Document layout detection data:
________________

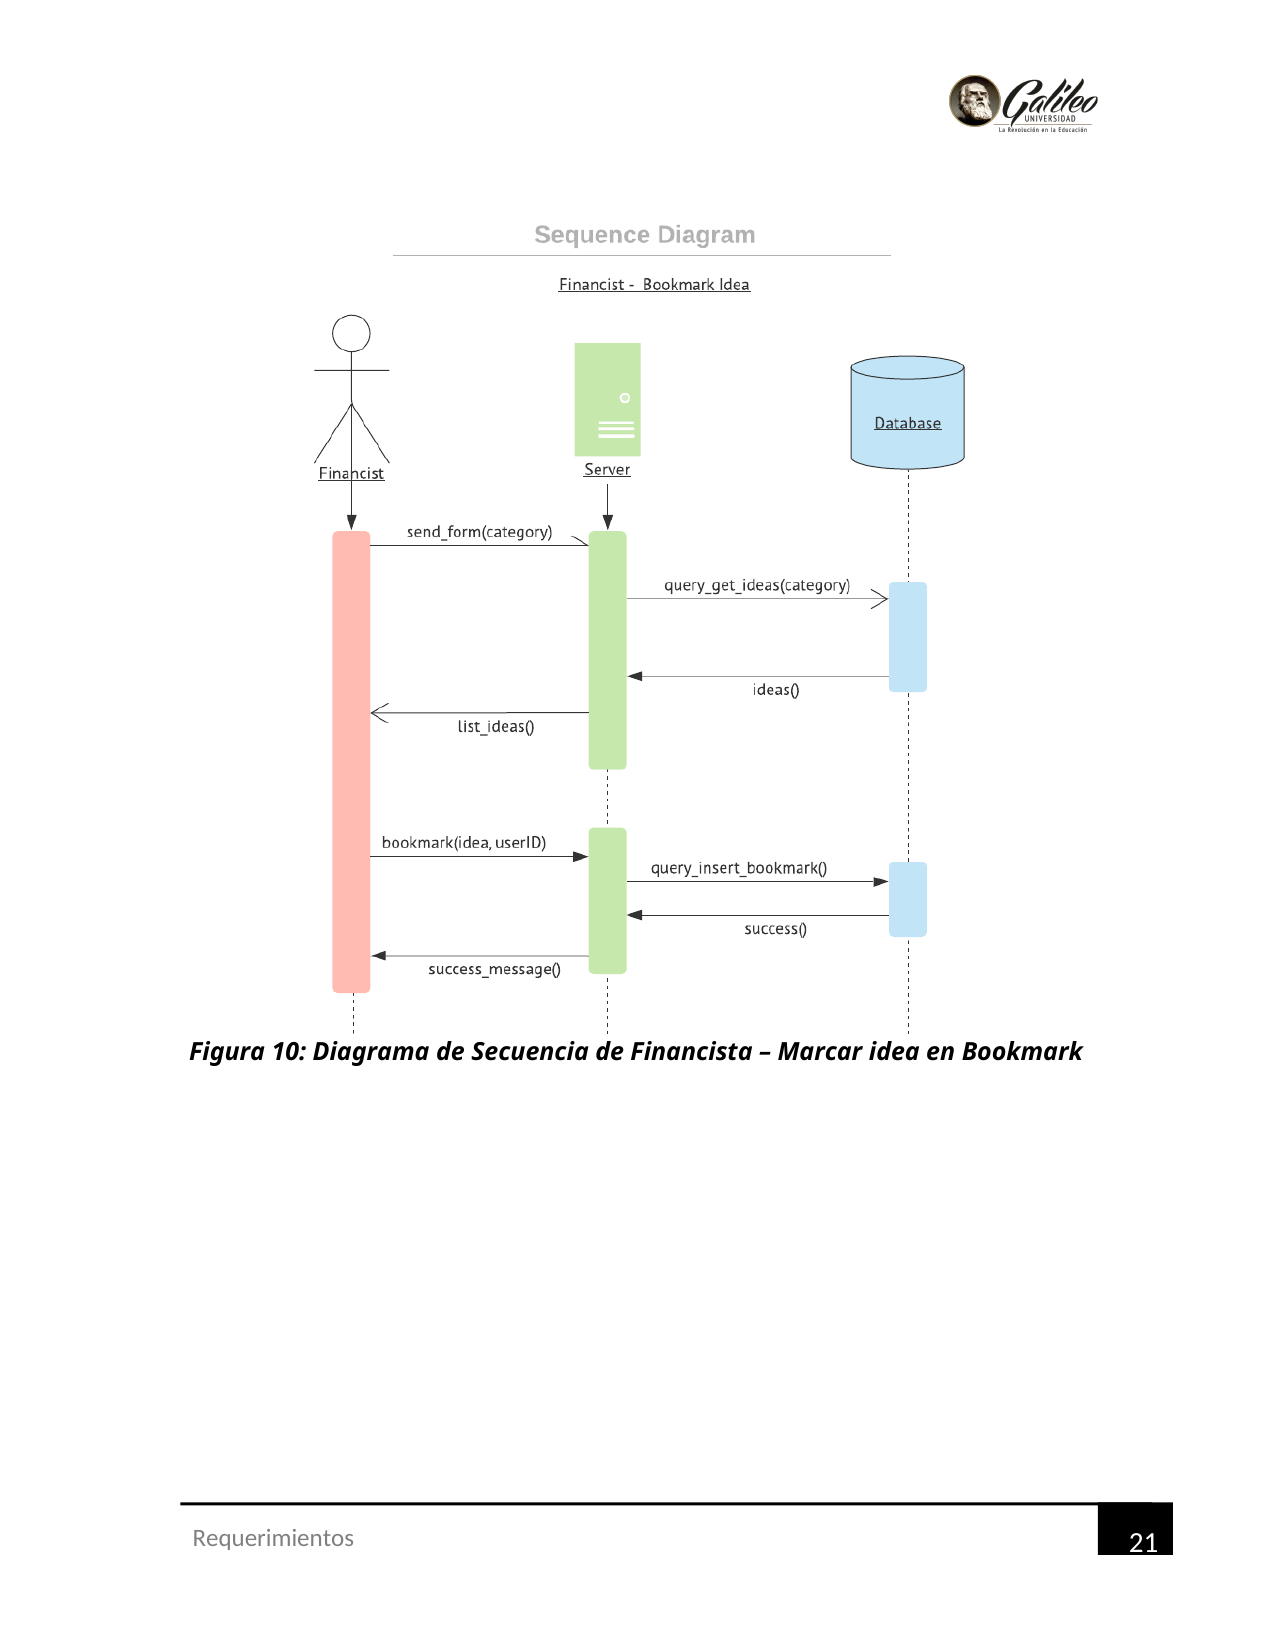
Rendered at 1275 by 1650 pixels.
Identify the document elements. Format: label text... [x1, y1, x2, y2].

picture [949, 75, 1098, 132]
picture [285, 147, 990, 1034]
text Figura 10: Diagrama de Secuencia de Financista – Marcar idea en Bookmark [177, 1033, 1098, 1067]
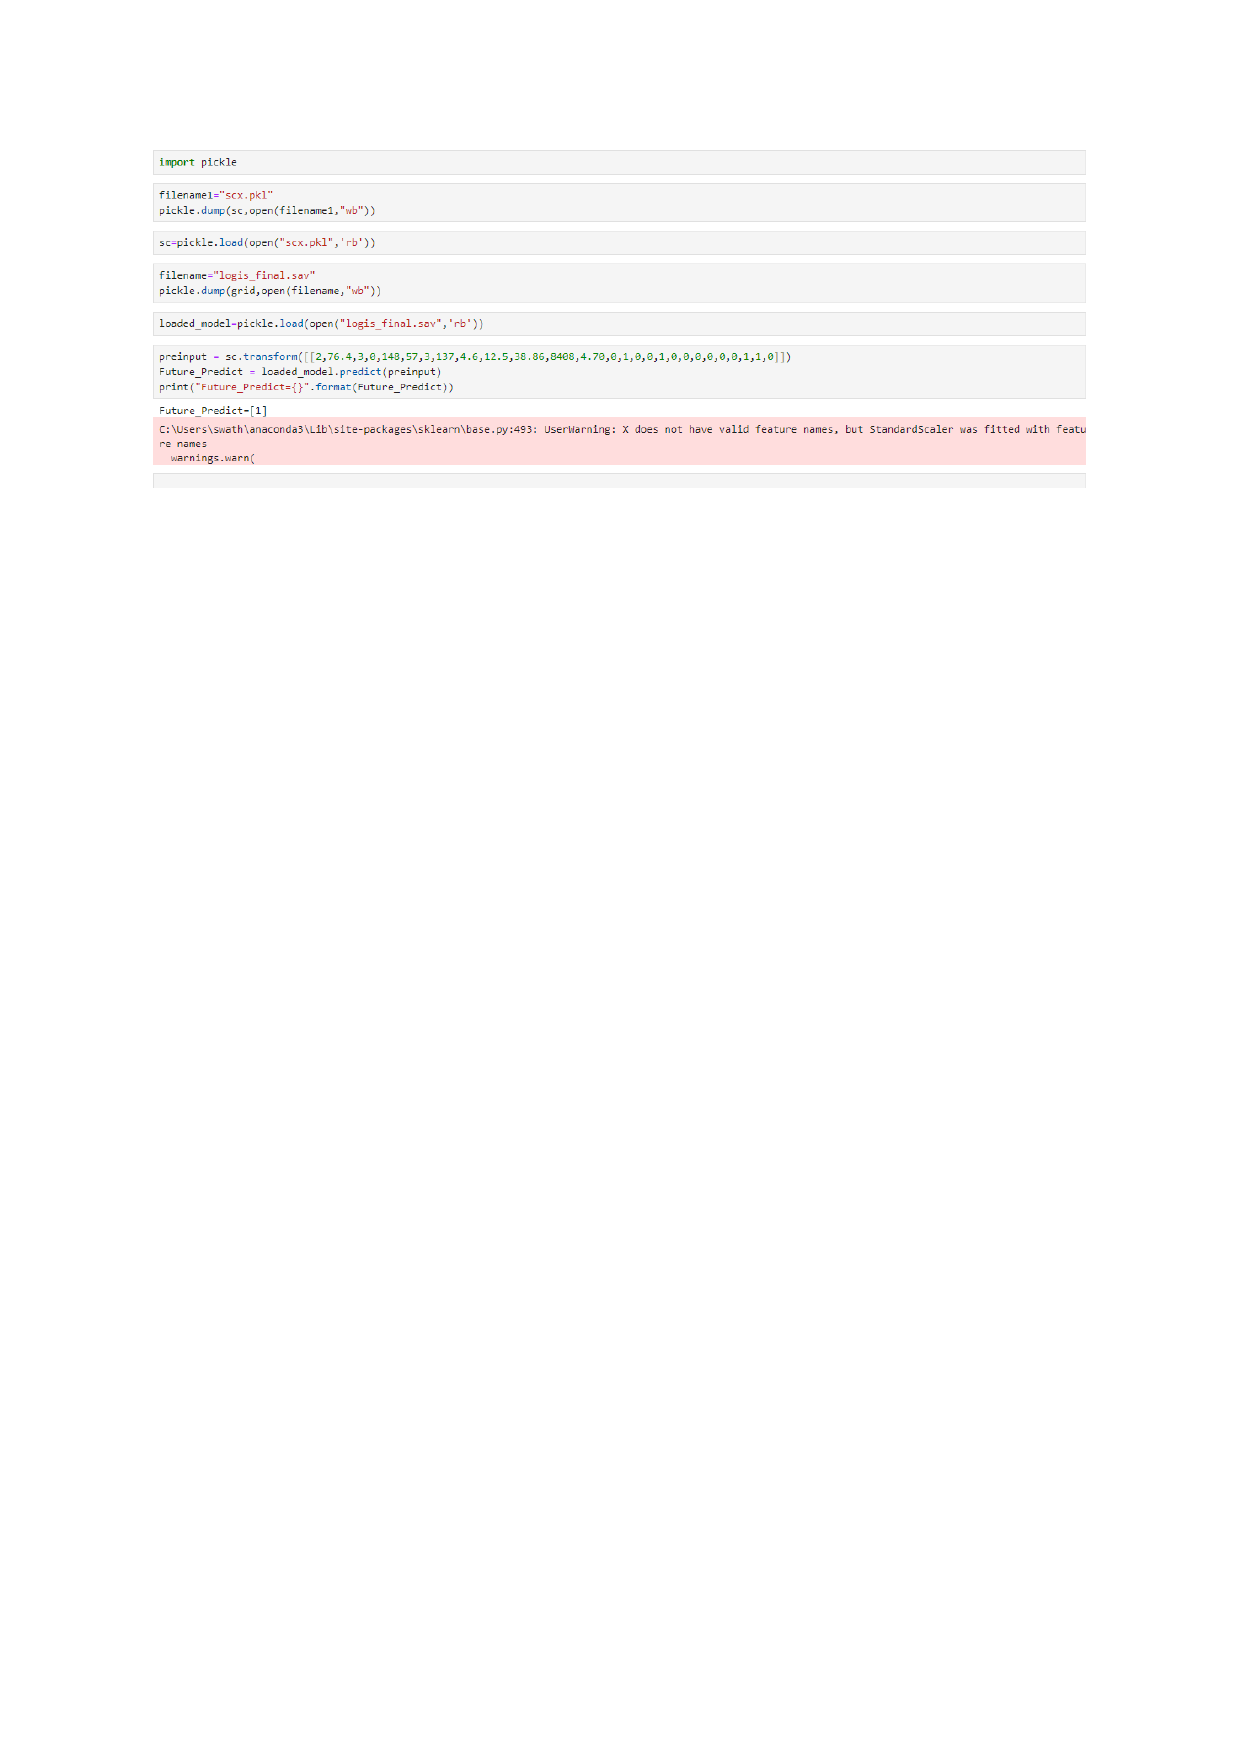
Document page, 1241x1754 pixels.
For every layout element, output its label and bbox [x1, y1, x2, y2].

picture [150, 150, 1091, 488]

________________

What the task requires =>
Omit the pictures and set down the records exactly.

Answer area =>
Rendered at 1275 by 1650 pixels.
Identify the document elements. Format: label text... [x1, y1, x2, y2].

picture [949, 75, 1098, 132]
picture [285, 147, 990, 1034]
text Figura 10: Diagrama de Secuencia de Financista – Marcar idea en Bookmark [177, 1033, 1098, 1067]
Document page, 1241x1754 pixels.
For every layout element, output its label and bbox [x1, y1, x2, y2].

picture [150, 150, 1091, 488]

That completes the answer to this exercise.